● Aim of the task
The job is to find each line in the entries holding the string "pixels" and copy that line.

........

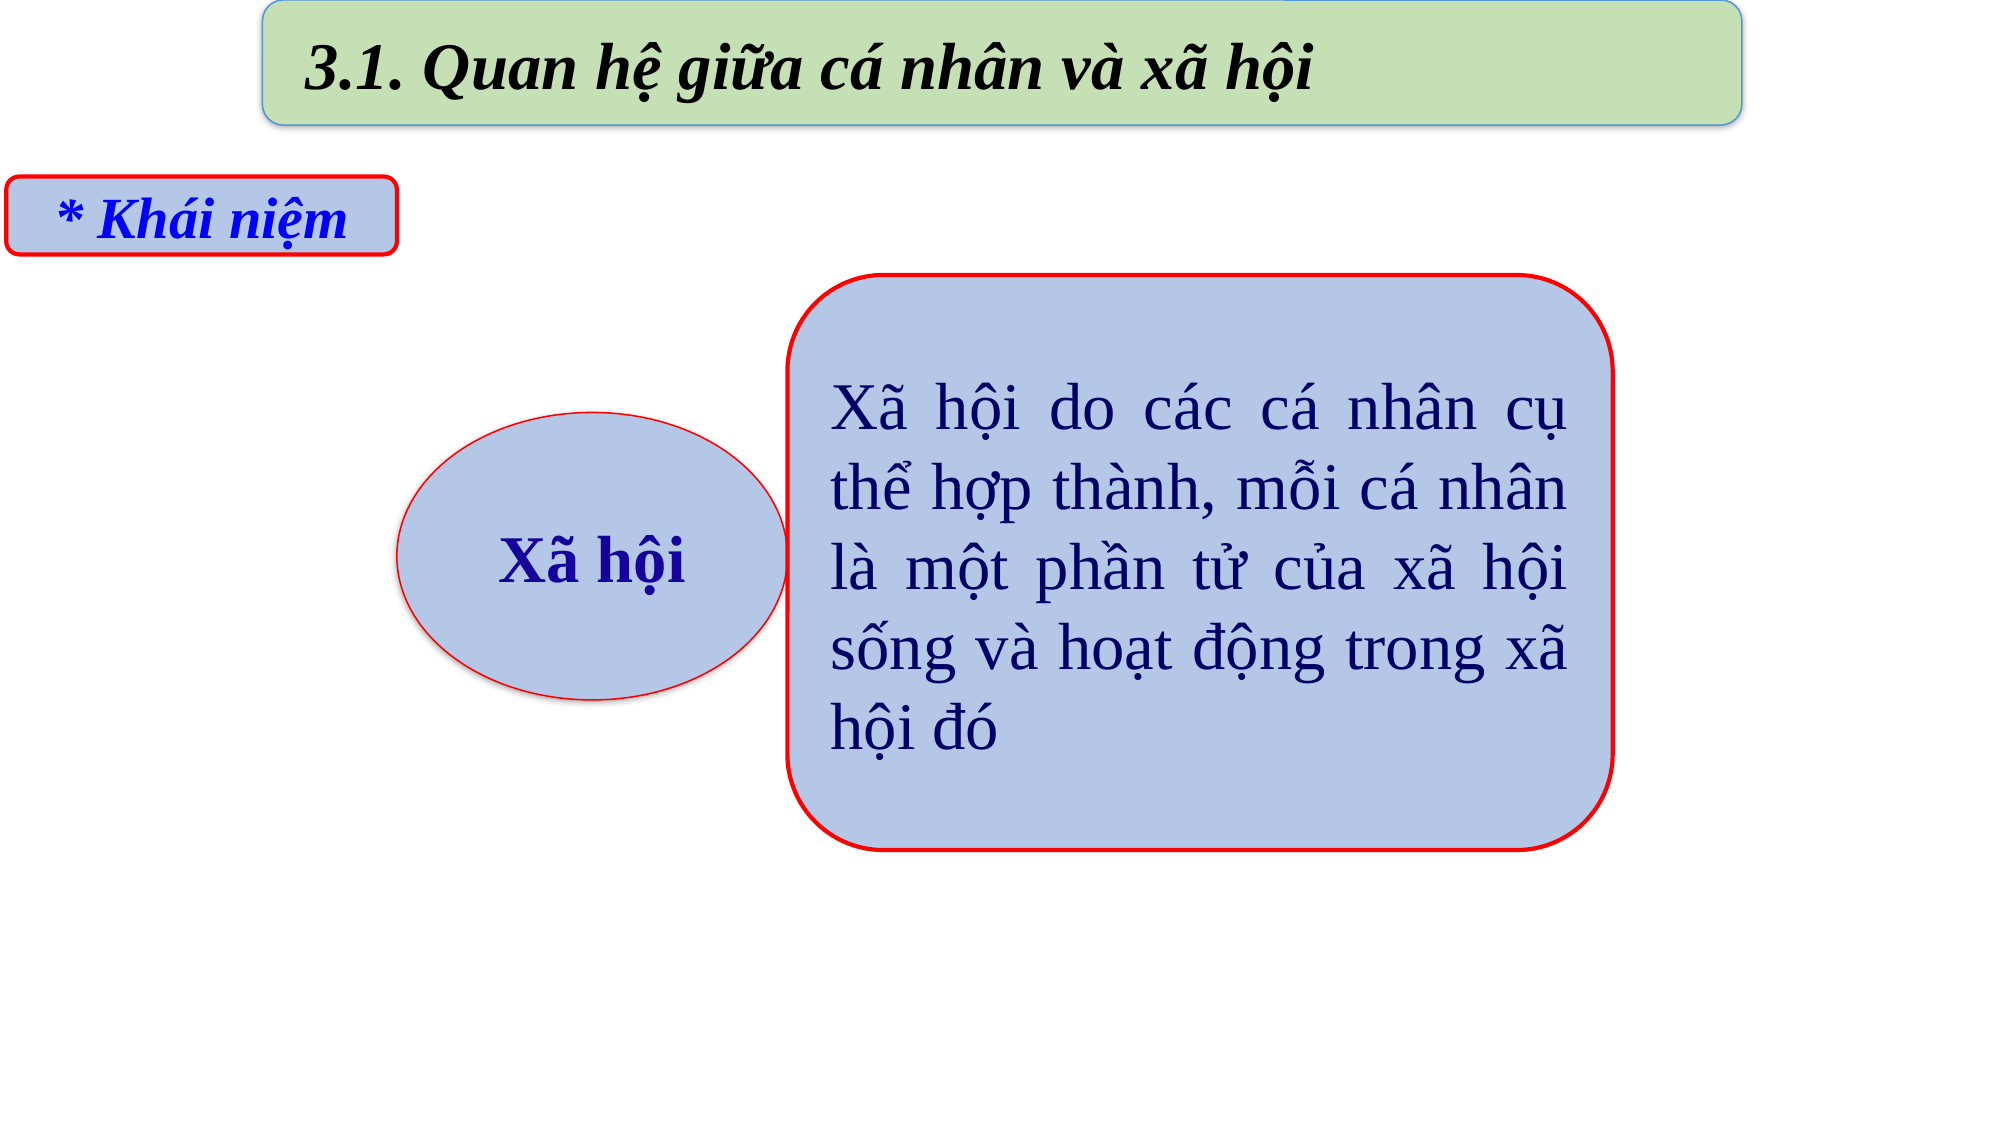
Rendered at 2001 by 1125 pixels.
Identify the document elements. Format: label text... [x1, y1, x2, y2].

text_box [262, 0, 1743, 126]
text_box * Khái niệm [4, 174, 400, 257]
text_box Xã hội [396, 411, 785, 701]
text_box Xã hội do các cá nhân cụ thể hợp thành, mỗi cá nhân là một phần tử của xã hội sống và hoạt động trong xã hội đó [785, 272, 1615, 853]
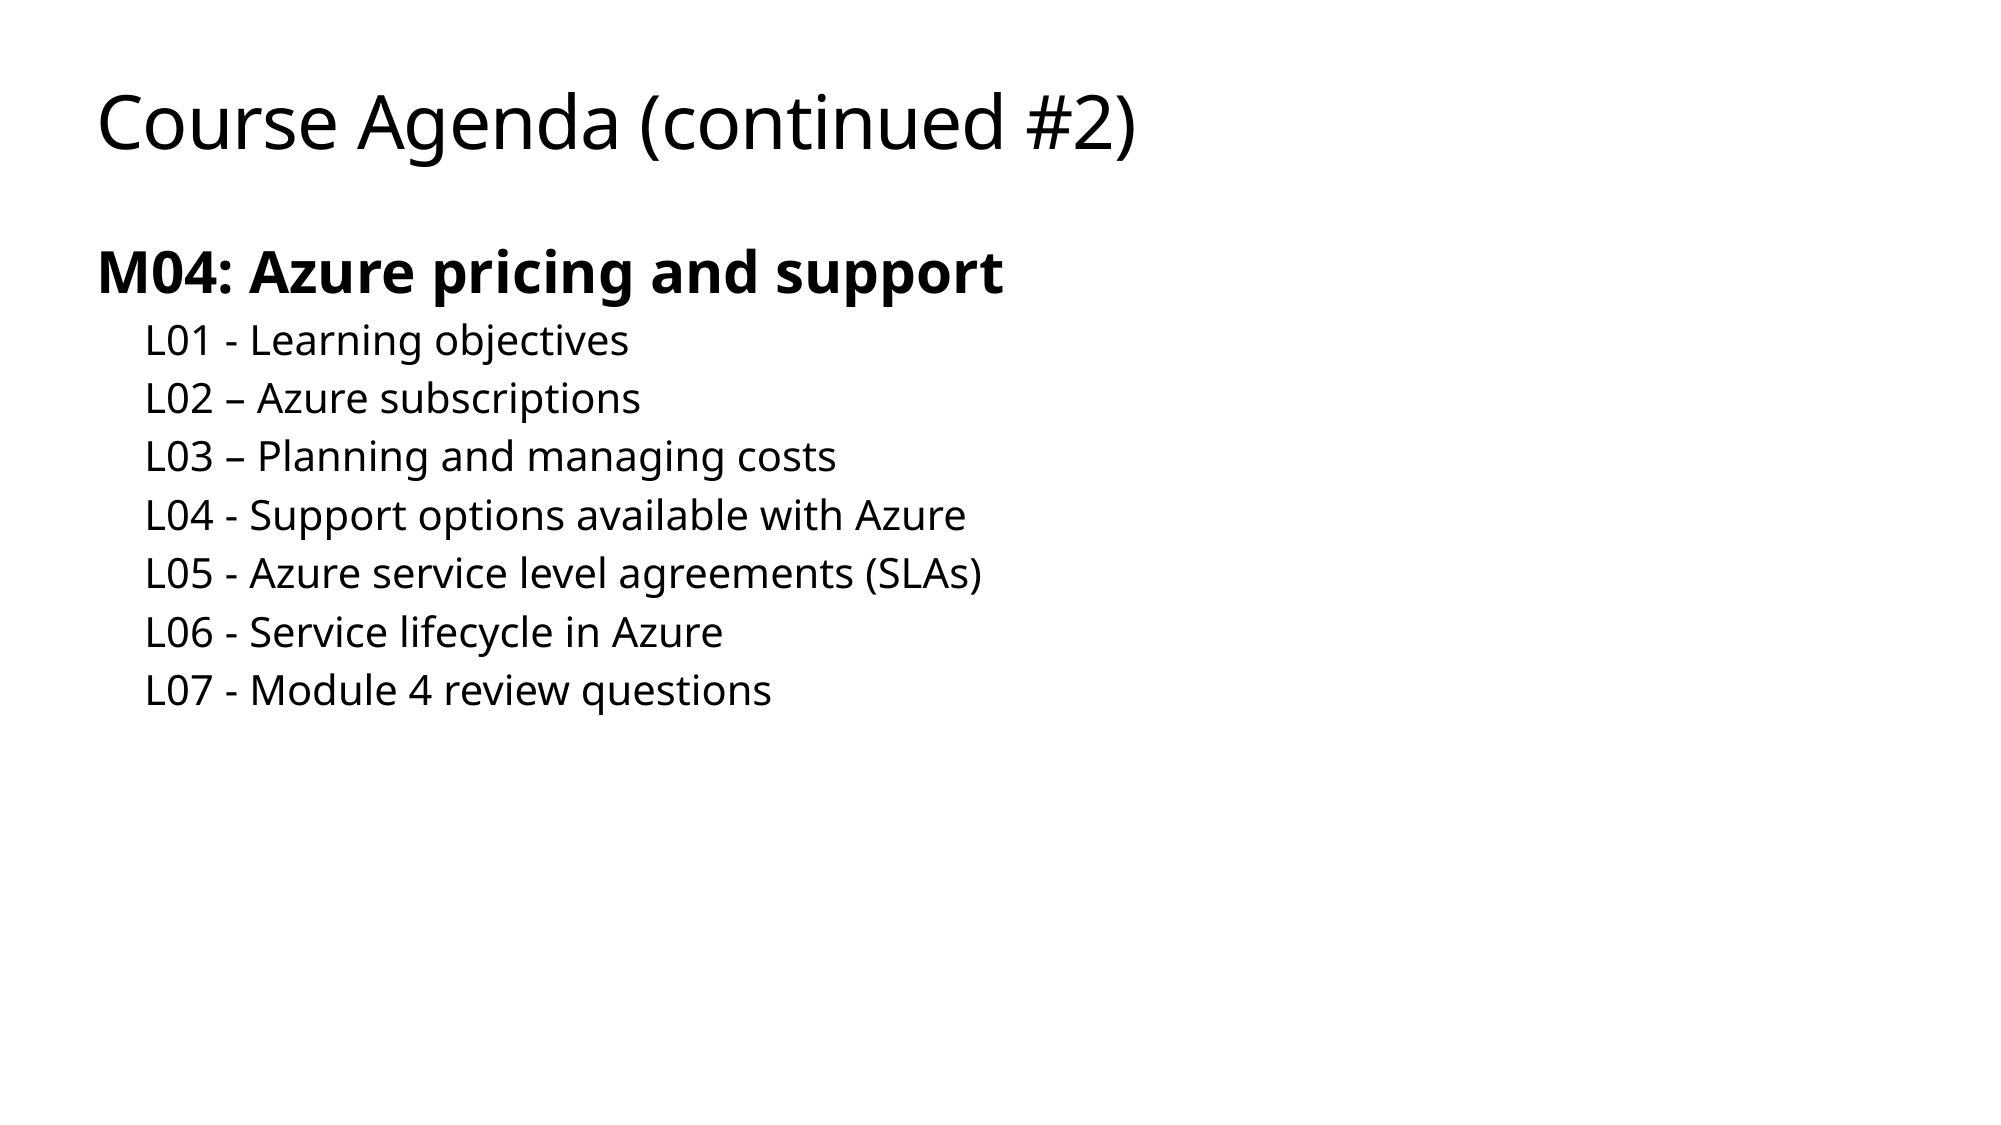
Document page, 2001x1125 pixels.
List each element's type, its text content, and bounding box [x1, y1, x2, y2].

title Course Agenda (continued #2) [96, 75, 1904, 166]
list M04: Azure pricing and support L01 - Learning objectives L02 – Azure subscriptions L03 – Planning and managing costs L04 - Support options available with Azure L05 - Azure service level agreements (SLAs) L06 - Service lifecycle in Azure L07 - Module 4 review questions [96, 235, 1904, 730]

........

● Your response
Rendered at 2001 by 1125 pixels.
Document page, 2001x1125 pixels.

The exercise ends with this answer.